- AIM OF THE TASK -
In the amendment excerpt, what form must the month-date take when a type-indicator URI contains a domain name?

- EXTRACT -
··········
In 6.2.3, add the following after ‘paen’:
  fire  8.13.7 file reservoir

In 6.2.3, Table 1, add the following lines after ‘tsel’:
idat   8.11.11 item data
iref   8.11.12 item reference

After 6.2.3, add the following new subclause:
6.2.4 URIs as type indicators
When URIs are used as a type indicator (e.g. in a sample entry or for un-timed meta-data), the URI must be
absolute, not relative and the format and meaning of the data must be defined by the URI in question. This
identification may be hierarchical, in that an initial sub-string of the URI might identify the overall nature or
family of the data (e.g. urn:oid: identifies that the metadata is labelled by an ISO-standard object identifier).
© ISO/IEC 2009 – All rights reserved 1

---------------------- Page: 4 ----------------------
ISO/IEC 14496-12:2008/Amd.1:2009(E)
The URI should be, but is not required to be, de-referencable. It may be string compared by readers with the
set of URI types it knows and recognizes. URIs provide a large non-colliding non-registered space for type
identifiers.
If the URI contains a domain name (e.g. it is a URL), then it should also contain a month-date in the form
mmyyyy. That date must be near the time of the definition of the extension, and it must be true that the URI
was defined in a way authorized by the owner of the domain name at that date. (This avoids problems when
domain names change ownership).
Replace Clause 7 with the following:
7 Streaming Support
7.1 Handling of Streaming Protocols
The file format supports streaming of media data over a network as well as local playback. The process of
sending protocol data units is time-based, just like the display of time-based data, and is therefore suitably
described by a time-based format. A file or ‘movie’ that supports streaming includes information about the data
units to stream. This information is included in additional tracks of the file called “hint” tracks. Hint tracks may
also be used to record a stream; these are called Reception Hint Tracks, to differentiate them from plain (or
server, or transmission) hint tracks.
··········
- Absolute pixel coordinate data -
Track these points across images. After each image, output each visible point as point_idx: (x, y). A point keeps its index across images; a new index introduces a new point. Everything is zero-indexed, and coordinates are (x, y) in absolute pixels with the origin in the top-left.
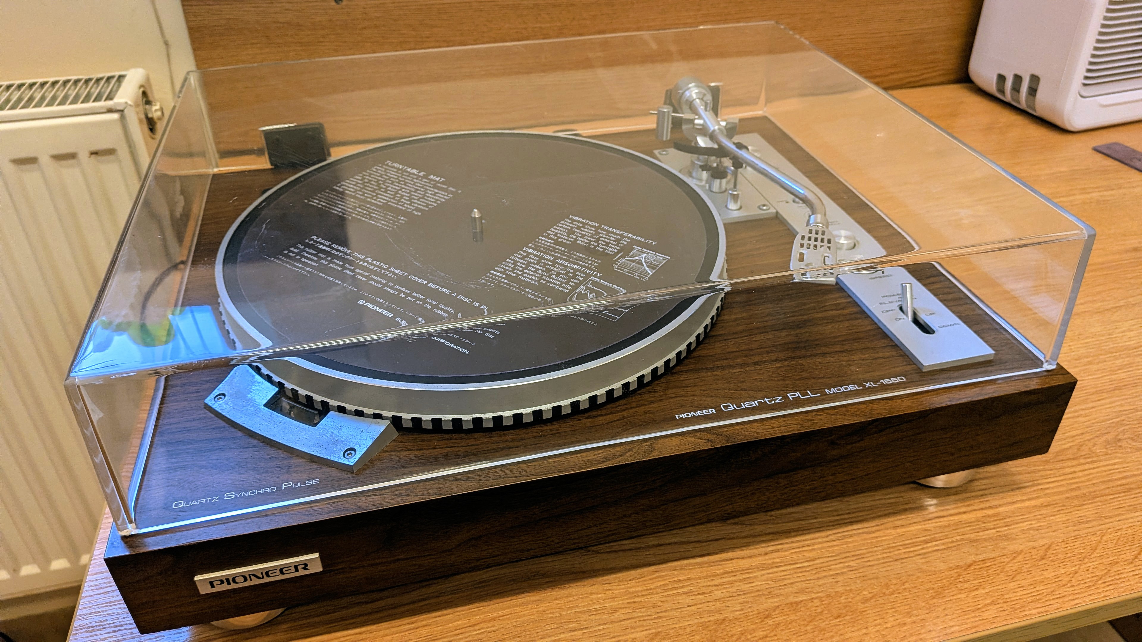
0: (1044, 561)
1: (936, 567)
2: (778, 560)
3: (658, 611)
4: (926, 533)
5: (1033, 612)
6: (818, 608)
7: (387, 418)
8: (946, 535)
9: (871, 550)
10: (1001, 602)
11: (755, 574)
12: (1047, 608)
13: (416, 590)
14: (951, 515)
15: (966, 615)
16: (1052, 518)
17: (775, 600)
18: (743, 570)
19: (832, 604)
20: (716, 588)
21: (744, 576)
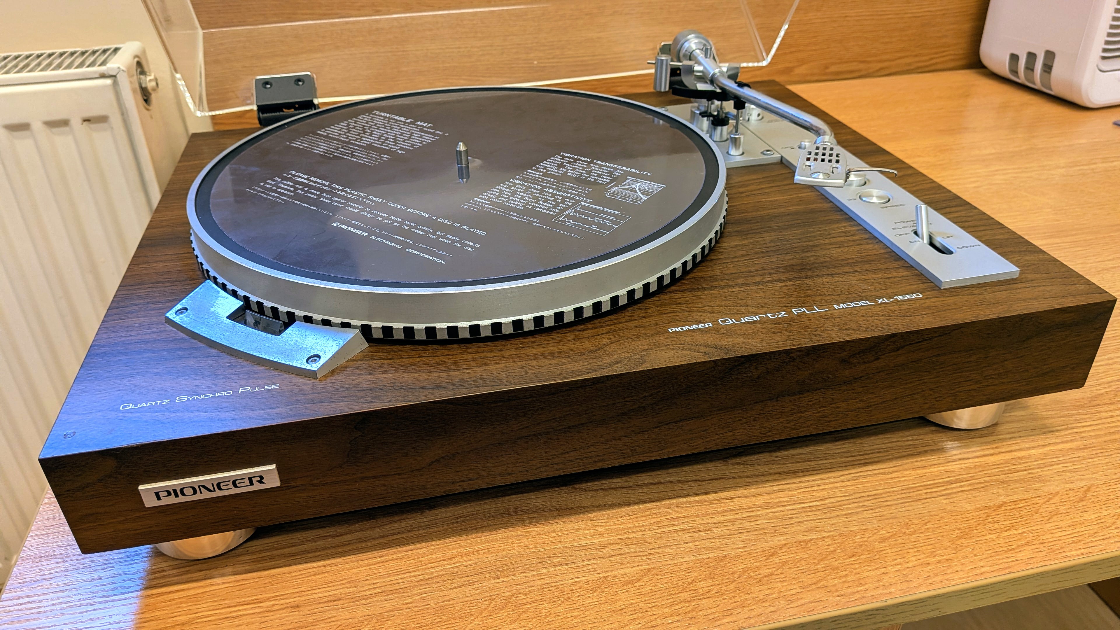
0: (1083, 503)
1: (962, 508)
2: (784, 499)
3: (652, 547)
4: (949, 474)
5: (1074, 553)
6: (830, 547)
7: (355, 327)
8: (971, 477)
9: (888, 490)
10: (1037, 543)
11: (759, 513)
12: (1090, 550)
13: (388, 524)
14: (978, 457)
15: (997, 555)
16: (1090, 460)
17: (782, 538)
18: (746, 509)
19: (846, 543)
20: (715, 526)
21: (747, 515)
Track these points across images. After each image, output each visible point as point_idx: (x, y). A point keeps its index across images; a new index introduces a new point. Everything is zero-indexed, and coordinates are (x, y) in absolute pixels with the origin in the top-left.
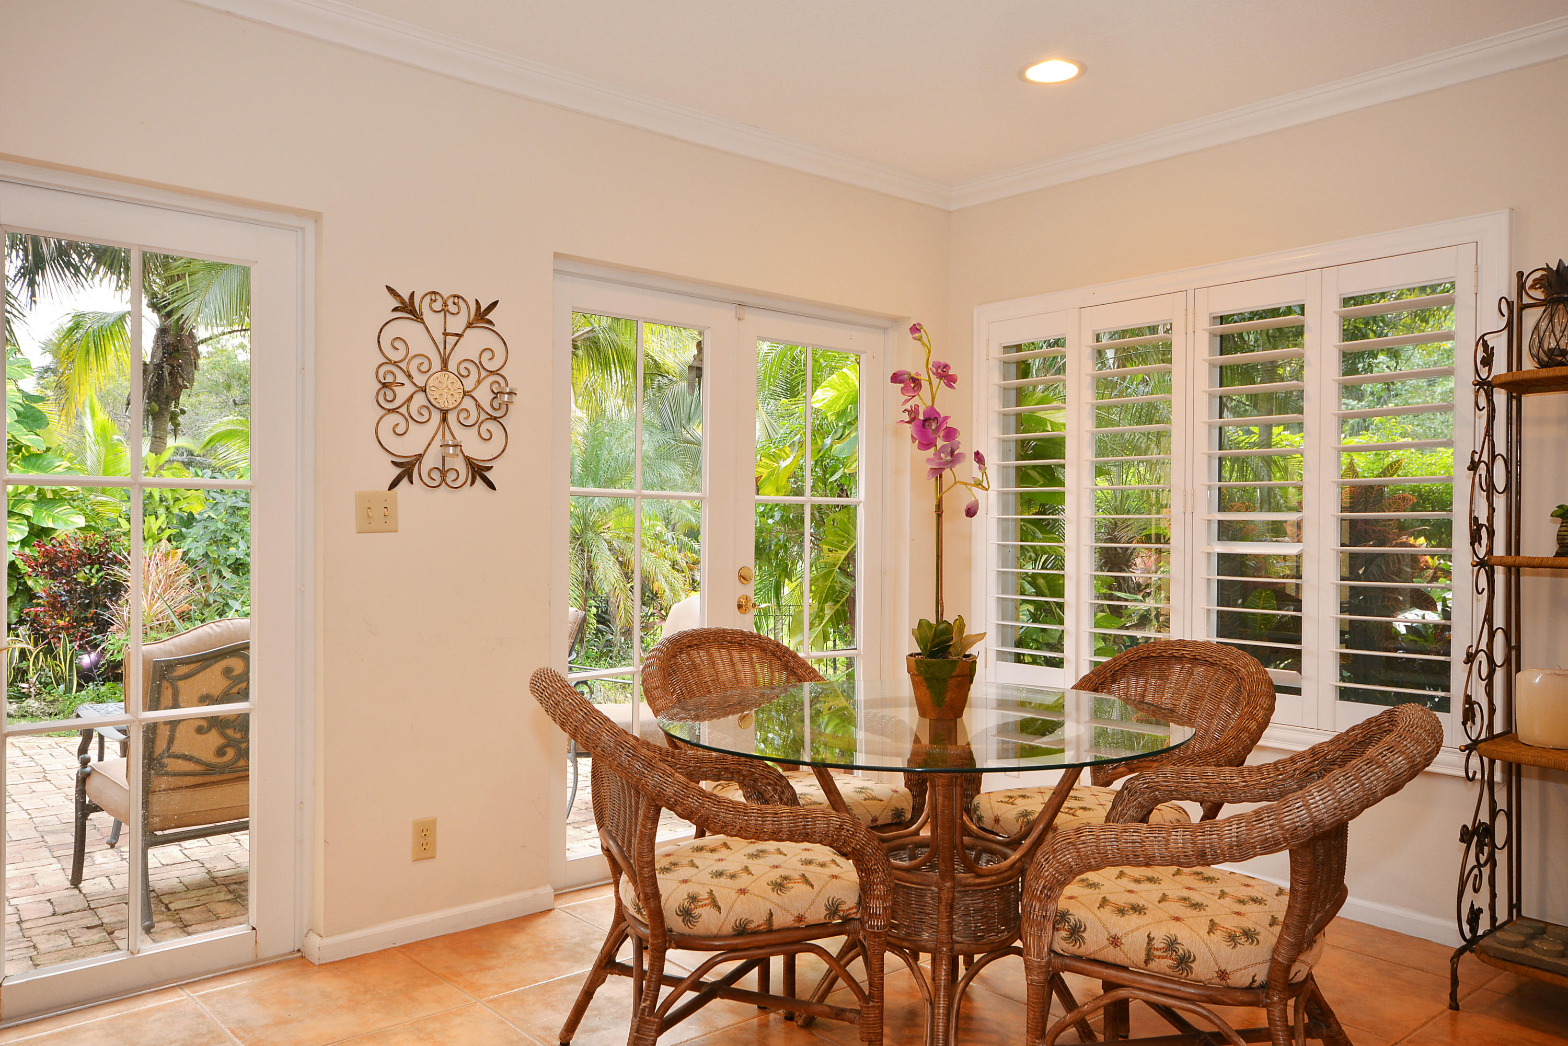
··········
- RESPONSE BELOW -
The form mmyyyy.